> [What to produce]:
What you output must match the entries exactly, apart from the pictures, which are left out.

(Items from a data source)

[Start of Attachment]

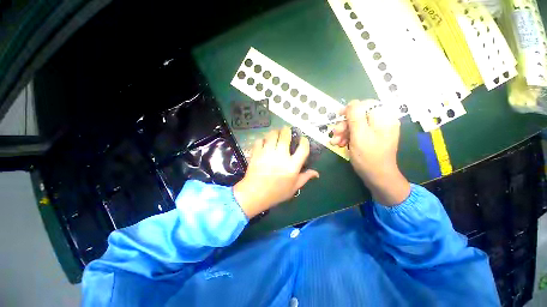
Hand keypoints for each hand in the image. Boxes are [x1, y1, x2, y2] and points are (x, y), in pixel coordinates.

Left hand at [234, 127, 319, 217]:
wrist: (255, 195)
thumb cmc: (276, 193)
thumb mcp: (293, 188)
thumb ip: (305, 178)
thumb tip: (316, 173)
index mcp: (292, 166)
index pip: (303, 148)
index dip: (304, 141)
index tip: (303, 139)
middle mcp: (281, 156)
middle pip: (285, 136)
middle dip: (287, 130)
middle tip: (287, 129)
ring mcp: (267, 153)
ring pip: (272, 135)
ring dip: (275, 132)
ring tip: (276, 133)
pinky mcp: (257, 153)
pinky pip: (259, 141)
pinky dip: (262, 139)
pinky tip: (264, 142)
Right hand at [330, 100, 409, 205]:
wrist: (377, 177)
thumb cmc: (369, 156)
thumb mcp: (359, 135)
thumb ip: (355, 117)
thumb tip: (352, 103)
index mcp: (384, 118)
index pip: (366, 104)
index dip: (351, 109)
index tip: (338, 116)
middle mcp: (382, 122)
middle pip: (359, 116)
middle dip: (344, 124)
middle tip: (334, 134)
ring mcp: (376, 131)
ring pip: (356, 125)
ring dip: (343, 132)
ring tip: (335, 142)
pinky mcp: (371, 138)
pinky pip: (357, 133)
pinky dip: (347, 137)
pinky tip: (340, 144)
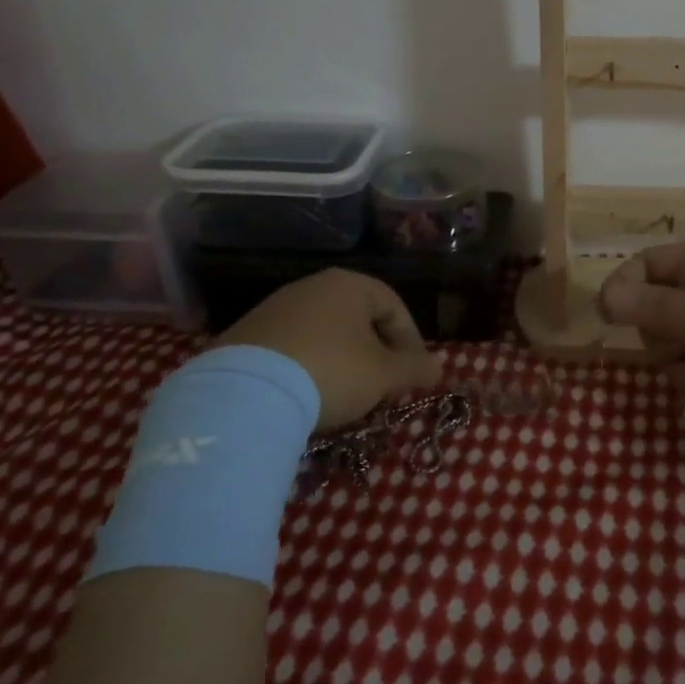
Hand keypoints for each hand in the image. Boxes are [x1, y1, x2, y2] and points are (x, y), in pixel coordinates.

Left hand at [219, 270, 439, 428]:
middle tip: (382, 388)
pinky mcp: (245, 335)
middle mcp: (312, 286)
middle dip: (375, 354)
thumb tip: (439, 367)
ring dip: (341, 362)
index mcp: (350, 285)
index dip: (411, 342)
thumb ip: (415, 368)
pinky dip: (306, 369)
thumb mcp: (384, 375)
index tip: (413, 375)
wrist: (246, 393)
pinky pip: (291, 349)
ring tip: (344, 398)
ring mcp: (274, 308)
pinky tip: (306, 399)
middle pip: (357, 319)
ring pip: (323, 334)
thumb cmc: (332, 371)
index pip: (394, 307)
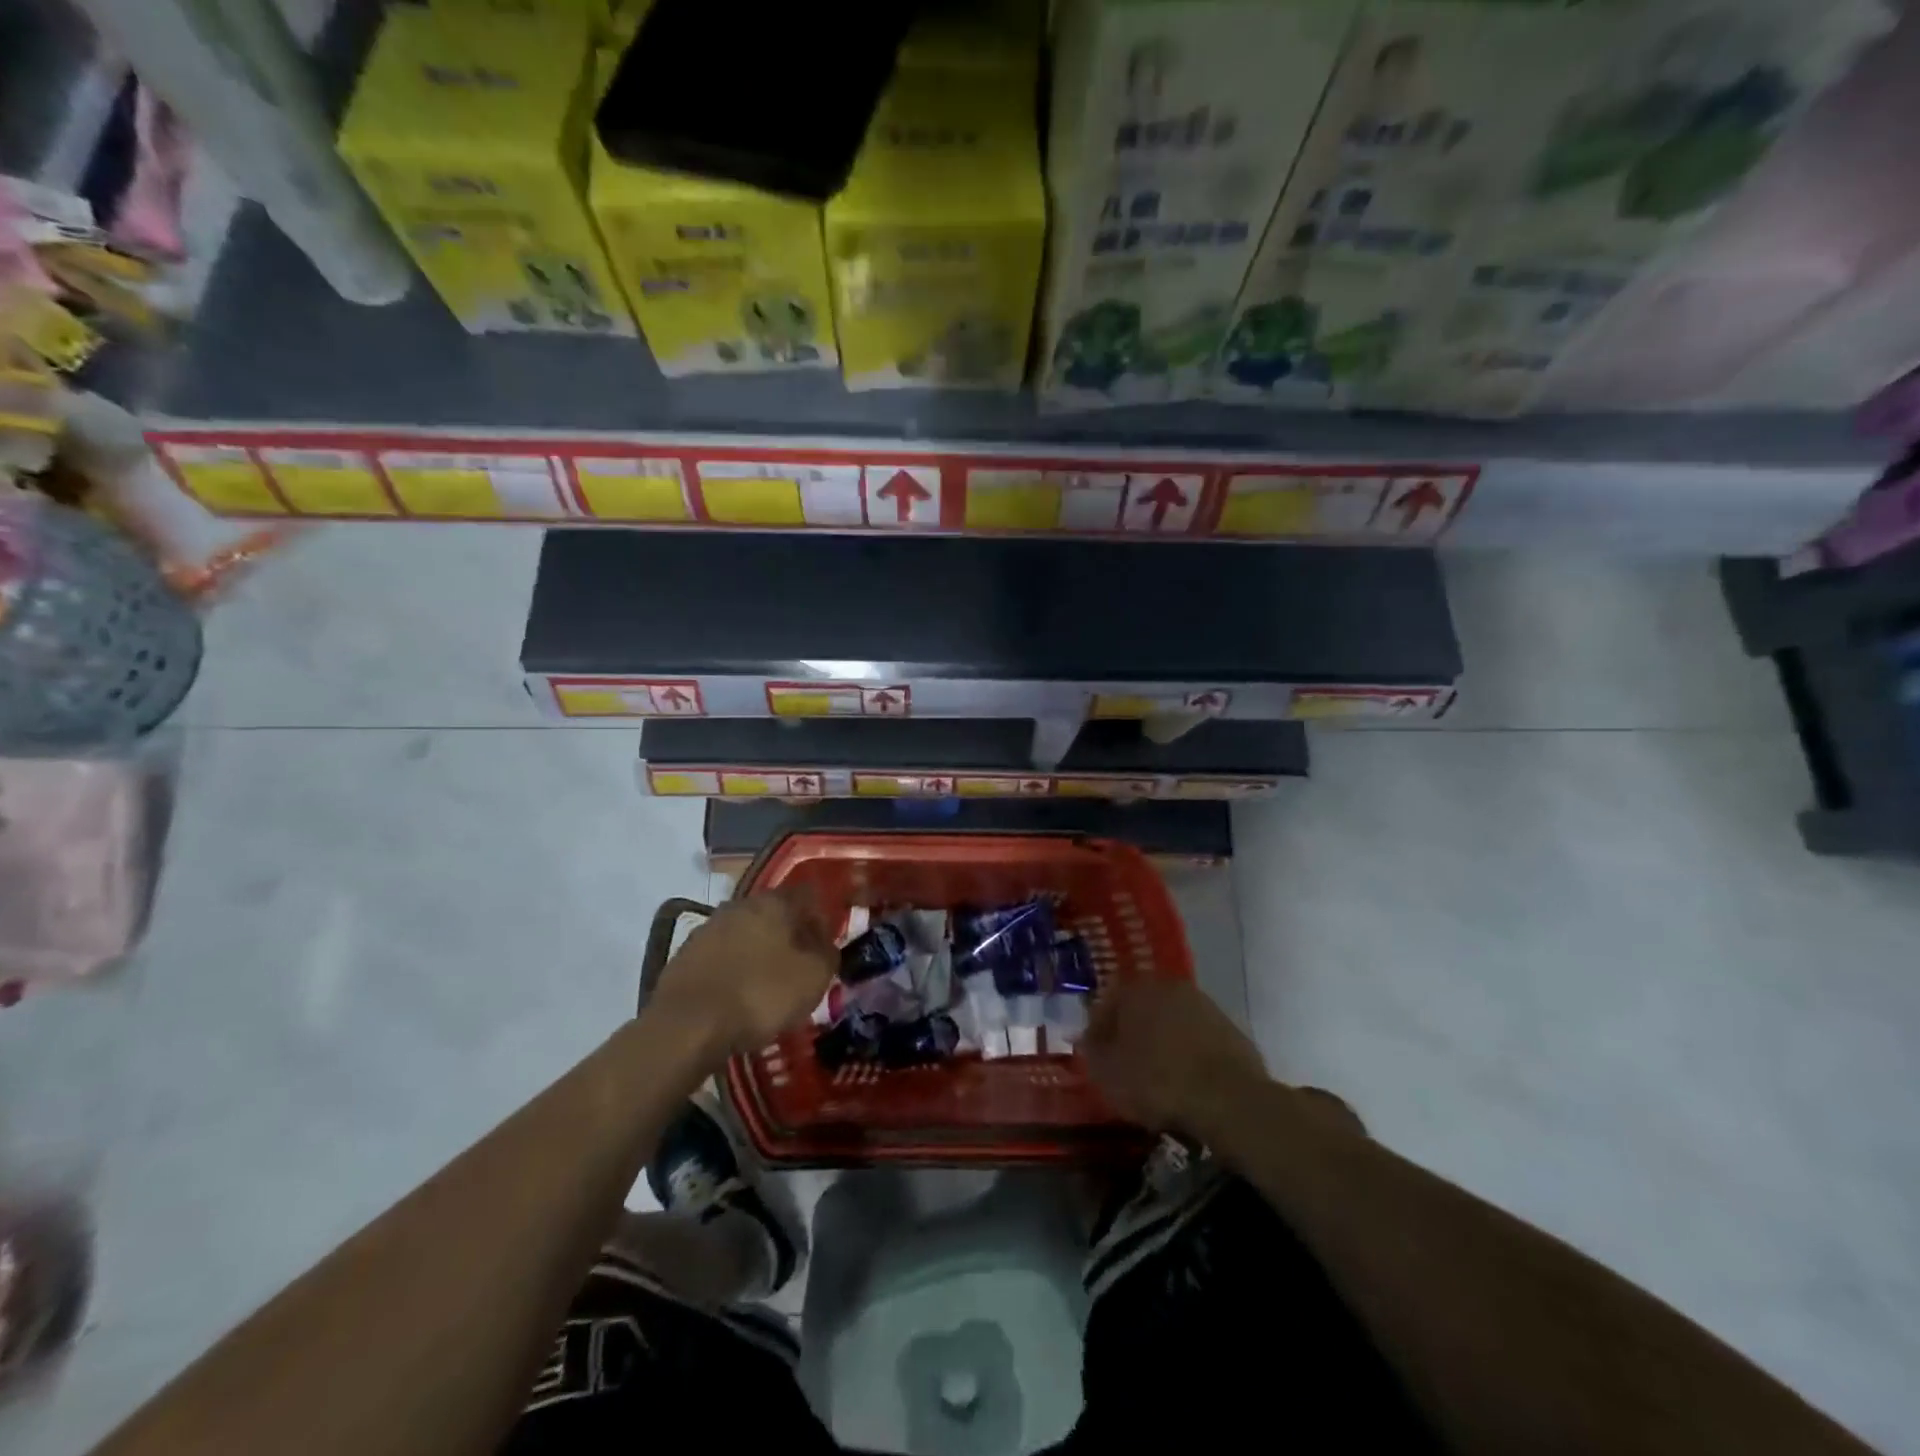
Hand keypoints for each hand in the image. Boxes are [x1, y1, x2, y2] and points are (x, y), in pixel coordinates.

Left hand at [647, 888, 836, 1058]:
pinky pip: (721, 955)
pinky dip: (733, 968)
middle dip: (788, 936)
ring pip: (746, 933)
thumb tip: (826, 944)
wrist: (687, 1025)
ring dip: (759, 952)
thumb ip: (827, 954)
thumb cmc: (761, 994)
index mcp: (774, 902)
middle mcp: (740, 904)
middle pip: (774, 913)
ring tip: (767, 985)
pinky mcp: (685, 953)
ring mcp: (709, 927)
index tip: (824, 948)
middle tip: (798, 967)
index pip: (808, 895)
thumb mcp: (814, 978)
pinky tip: (737, 995)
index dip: (820, 920)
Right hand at [1083, 978, 1271, 1138]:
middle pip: (1143, 1008)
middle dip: (1132, 1033)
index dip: (1098, 1030)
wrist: (1230, 1100)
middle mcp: (1172, 986)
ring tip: (1157, 1078)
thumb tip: (1088, 1039)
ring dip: (1162, 1043)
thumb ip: (1092, 1051)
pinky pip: (1198, 1041)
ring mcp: (1206, 1006)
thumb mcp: (1108, 1073)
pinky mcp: (1232, 1031)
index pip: (1108, 1001)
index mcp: (1138, 988)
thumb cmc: (1157, 1081)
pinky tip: (1186, 1084)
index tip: (1096, 1056)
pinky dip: (1189, 1056)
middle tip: (1125, 1065)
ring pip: (1172, 1023)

[End of Attachment]

> [The answer]:
Hand keypoints for each hand in the image. Boxes are [x1, y1, x2, y2] and points are (x, y), in pixel coordinates.

Left hand at [234, 127, 319, 217]:
wrist: (255, 195)
thumb cmc: (276, 193)
thumb mcp: (293, 188)
thumb ip: (305, 178)
thumb tip: (316, 173)
index mcp: (292, 166)
index pip: (303, 148)
index dip: (304, 141)
index tip: (303, 139)
middle mcp: (281, 156)
middle pip: (285, 136)
middle dip: (287, 130)
middle tip: (287, 129)
ring mcp: (267, 153)
ring pip: (272, 135)
ring dip: (275, 132)
ring tip: (276, 133)
pinky mcp: (257, 153)
pinky pip: (259, 141)
pinky dip: (262, 139)
pinky tip: (264, 142)
Right hand at [330, 100, 409, 205]:
wrist: (377, 177)
thumb cmc: (369, 156)
thumb mcp: (359, 135)
thumb ip: (355, 117)
thumb tip: (352, 103)
index mcp: (384, 118)
index pip: (366, 104)
index dip: (351, 109)
index tip: (338, 116)
middle mcp: (382, 122)
middle pip: (359, 116)
middle dip: (344, 124)
middle tip: (334, 134)
ring mcp: (376, 131)
ring pip: (356, 125)
ring dip: (343, 132)
ring tip: (335, 142)
pinky mcp: (371, 138)
pinky pip: (357, 133)
pinky dip: (347, 137)
pinky tip: (340, 144)
Hand keypoints for each hand in the image. Boxes are [x1, y1, x2, y2] and points are (x, y), in pixel coordinates.

Left hand at [219, 270, 439, 428]:
middle tip: (382, 388)
pinky mcp: (245, 335)
middle mcp: (312, 286)
middle dip: (375, 354)
thumb tip: (439, 367)
ring dip: (341, 362)
index mcp: (350, 285)
index dip: (411, 342)
thumb ip: (415, 368)
pinky dip: (306, 369)
thumb mcp: (384, 375)
index tip: (413, 375)
wrist: (246, 393)
pinky pip: (291, 349)
ring tip: (344, 398)
ring mcp: (274, 308)
pinky tip: (306, 399)
middle pip: (357, 319)
ring pip: (323, 334)
thumb cmc: (332, 371)
index pip: (394, 307)
Hand keypoints for each hand in the image. Boxes are [x1, y1, x2, y2] and points are (x, y), in pixel coordinates.

Left hand at [647, 888, 836, 1058]:
pinky pip: (721, 955)
pinky dip: (733, 968)
middle dip: (788, 936)
ring pip: (746, 933)
thumb tip: (826, 944)
wrist: (687, 1025)
ring dip: (759, 952)
thumb ip: (827, 954)
thumb cmc: (761, 994)
index mcp: (774, 902)
middle mcp: (740, 904)
middle pip: (774, 913)
ring tip: (767, 985)
pinky mcp: (685, 953)
ring mcp: (709, 927)
index tip: (824, 948)
middle tip: (798, 967)
index pip: (808, 895)
thumb mcp: (814, 978)
pinky tip: (737, 995)
index dip: (820, 920)
Right hand at [1083, 978, 1271, 1138]:
middle pip: (1143, 1008)
middle dip: (1132, 1033)
index dip: (1098, 1030)
wrist: (1230, 1100)
middle mcp: (1172, 986)
ring tip: (1157, 1078)
thumb tip: (1088, 1039)
ring dip: (1162, 1043)
thumb ip: (1092, 1051)
pinky pip: (1198, 1041)
ring mcp: (1206, 1006)
thumb mcp: (1108, 1073)
pinky mcp: (1232, 1031)
index pip: (1108, 1001)
index mcp: (1138, 988)
thumb cmc: (1157, 1081)
pinky tip: (1186, 1084)
index tip: (1096, 1056)
pinky dip: (1189, 1056)
middle tip: (1125, 1065)
ring pip: (1172, 1023)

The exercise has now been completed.